Now, migrants must wait for an appointment, cannot cross the border into the U.S. illegally, and they must file for asylum in other countries they first come to from their homeland in order to be considered for asylum in the United States.
Migrant advocates say this has put a hardship on vulnerable populations waiting south of the border for appointments who are subject to inhumane conditions in Mexican border towns where known cartel and other crimes regularly occur.
“The only alternative, which is to schedule an appointment to present at the border through the CBP One app, is not working for vulnerable groups, with a particular impact on women and Black and Indigenous asylum seekers,” Nicole Phillips, legal director at the Haitian Bridge Alliance, said in a statement.
“Every day the government’s unlawful turnback policy remains in place, people seeking safety are stranded in precarious conditions where their lives are at risk. Our courageous plaintiffs have recounted harrowing experiences of violence, discrimination, and homelessness as a direct result of the policy. Their stories represent just the tip of the iceberg. This policy is costing lives. The court must step in now,” said Neela Chakravartula, Managing Attorney at the Center for Gender and Refugee Studies.

The problem ▸ Extend the passage above on the CBP One asylum appointment policy, starting right after its final sentence.

Source material ▸
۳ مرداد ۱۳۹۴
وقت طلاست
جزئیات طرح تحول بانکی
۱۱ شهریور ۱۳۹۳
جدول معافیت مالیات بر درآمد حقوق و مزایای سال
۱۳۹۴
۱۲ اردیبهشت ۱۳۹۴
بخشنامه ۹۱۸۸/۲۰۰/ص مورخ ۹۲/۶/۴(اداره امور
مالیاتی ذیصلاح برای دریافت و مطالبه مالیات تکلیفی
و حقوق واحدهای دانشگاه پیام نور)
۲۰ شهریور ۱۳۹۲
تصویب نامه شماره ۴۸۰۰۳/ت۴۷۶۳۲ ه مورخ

Result below ▸
Mark Krikorian, executive director of the conservative Center for Immigration Studies, recently told Border Report that the asylum policy has too many loopholes and exceptions, including allowing unaccompanied children to cross the border, and for thousands from certain Latin American and Caribbean countries to be paroled into the United States legally by DHS every month.
Krikorian said his organization wants to see the Biden administration restart the “Remain in Mexico” policy that was in effect under the Trump administration, which required most asylum-seekers to wait south of the border until their U.S. immigration cases are adjudicated.